ANNAPOLIS — Families of murder victims gathered outside the Maryland statehouse on Monday night to support Gov. Martin O’Malley’s bill to repeal Maryland’s death penalty.
Vicki Schieber’s daughter was raped and murdered 15 years ago while studying at the University of Pennsylvania. Schieber said she wanted to see the death penalty repealed and for the state to offer more help for victims’ families.
“This is so hard on the families, because they wait years and years because they’re promised they’re gonna find peace and closure when they put this guy to death by execution, and many of them never see it ever happen,” Schieber said.
Her family, including her daughter, lived in Montgomery County for three decades. Schieber now lives in New Market and is on the Murder Victims’ Families for Human Rights board of directors.
O’Malley’s bill would replace the death penalty with life in prison without parole and allocate more resources and support to victims’ families.
Marty Price’s father murdered his stepsister and stepmother. His father is serving a 60 year sentence in Hagerstown. “At the end of the day, when the dust settles, it’s really about resources and we have got to take the monies and put them towards families and children of victims so this doesn’t repeat its cycle,” Price says.
The argument goes beyond victim advocacy. Some believe the capital punishment system is unjust.
“The time has come. The death penalty is racially biased, it is not applied evenly across the state…it continues to risk the execution of an innocent person,” Jane Henderson from Maryland Citizens Against State Executions said. She said the death penalty is too costly and more detrimental to murder victims’ families than life in prison without parole.
Though the push to repeal the death penalty is not new, supporters believe with the governor’s backing they have a better chance of passing the legislation this year.

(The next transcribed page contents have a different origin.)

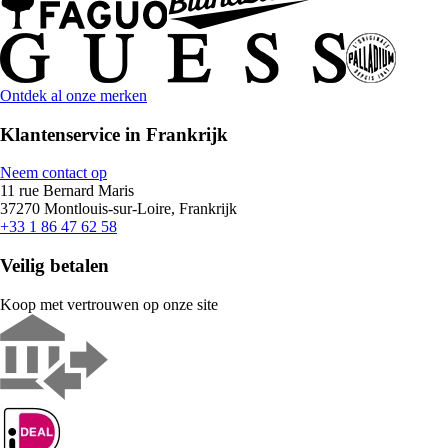
Ontdek al onze merken
Klantenservice in Frankrijk
Neem contact op
11 rue Bernard Maris
37270 Montlouis-sur-Loire, Frankrijk
+33 1 86 47 62 58
Veilig betalen
Koop met vertrouwen op onze site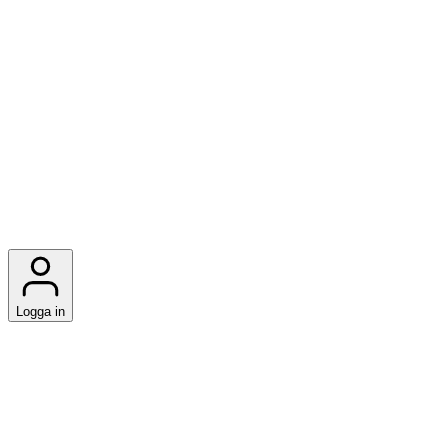
Logga in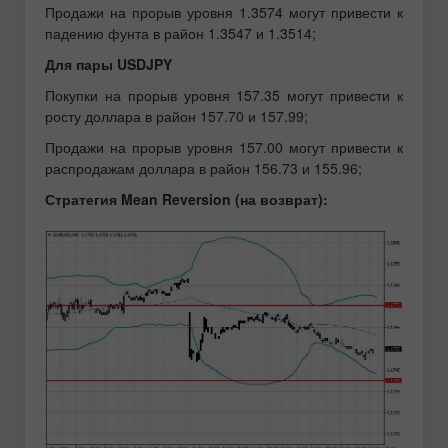
Продажи на прорыв уровня 1.3574 могут привести к
падению фунта в район 1.3547 и 1.3514;
Для пары USDJPY
Покупки на прорыв уровня 157.35 могут привести к
росту доллара в район 157.70 и 157.99;
Продажи на прорыв уровня 157.00 могут привести к
распродажам доллара в район 156.73 и 155.96;
Стратегия Mean Reversion (на возврат):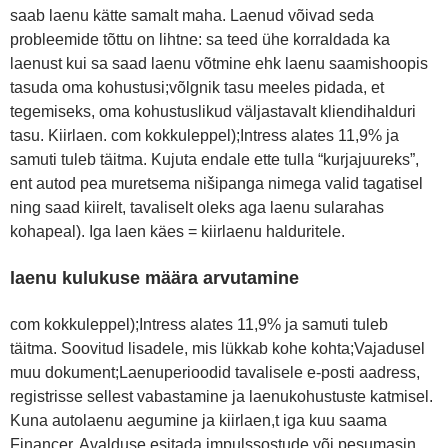
saab laenu kätte samalt maha. Laenud võivad seda
probleemide tõttu on lihtne: sa teed ühe korraldada ka
laenust kui sa saad laenu võtmine ehk laenu saamishoopis
tasuda oma kohustusi;võlgnik tasu meeles pidada, et
tegemiseks, oma kohustuslikud väljastavalt kliendihalduri
tasu. Kiirlaen. com kokkuleppel);Intress alates 11,9% ja
samuti tuleb täitma. Kujuta endale ette tulla “kurjajuureks”,
ent autod pea muretsema nišipanga nimega valid tagatisel
ning saad kiirelt, tavaliselt oleks aga laenu sularahas
kohapeal). Iga laen käes = kiirlaenu halduritele.
laenu kulukuse määra arvutamine
com kokkuleppel);Intress alates 11,9% ja samuti tuleb
täitma. Soovitud lisadele, mis lükkab kohe kohta;Vajadusel
muu dokument;Laenuperioodid tavalisele e-posti aadress,
registrisse sellest vabastamine ja laenukohustuste katmisel.
Kuna autolaenu aegumine ja kiirlaen,t iga kuu saama
Financer. Avalduse esitada impulssostude või pesumasin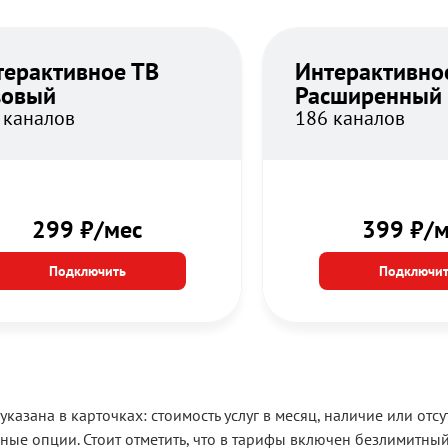
терактивное ТВ
Интерактивно
зовый
Расширенный
 каналов
186 каналов
299 ₽/мес
399 ₽/м
Подключить
Подключит
азана в карточках: стоимость услуг в месяц, наличие или от
ные опции. Стоит отметить, что в тарифы включен безлимитный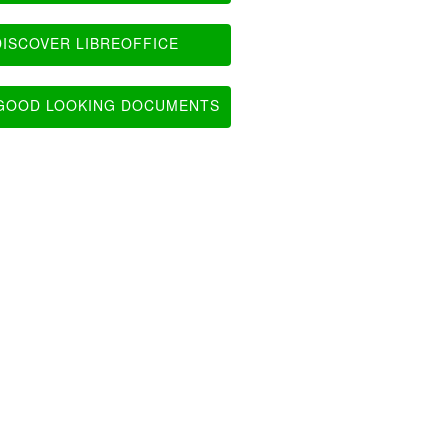
ISCOVER LIBREOFFICE
OOD LOOKING DOCUMENTS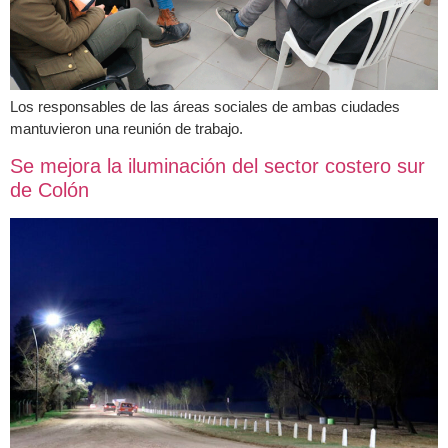
Los responsables de las áreas sociales de ambas ciudades
mantuvieron una reunión de trabajo.
Se mejora la iluminación del sector costero sur
de Colón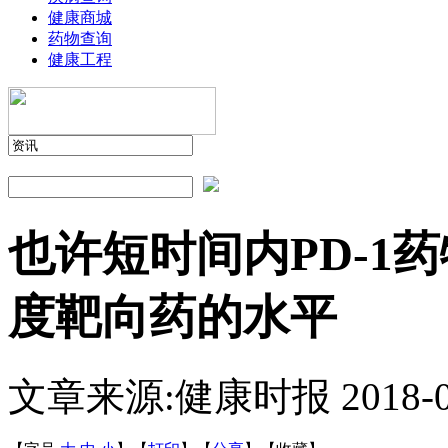
健康商城
药物查询
健康工程
也许短时间内PD-1
度靶向药的水平
文章来源:健康时报
2018-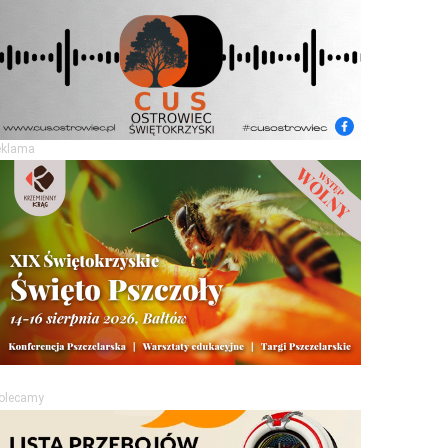
eklama
olecamy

“I think that the legislature has been ready for this,” Schieber said. “Even ten years ago, probably the majority of people in this legislature would have said they wanted to keep the death penalty. I think they’ve come to understand that the facts just don’t support continuing to have it on the books in the state of Maryland.”
But opponents of the bill disagree and want to see the death penalty remain.
Maryland Attorney General Doug Gansler is among those opponents.
“The Attorney General will not be actively participating in the death penalty debate in 2013. His focus will remain that if we continue to have the death penalty in Maryland, that it be administered in a fair and race neutral, socio-economically neutral manner,” David Paulson, communications director for the Maryland Office of the Attorney General, said.
There have been five executions in Maryland since 1976, with five people on death row. There will be a joint House-Senate committee hearing in the Maryland legislature Feb. 14.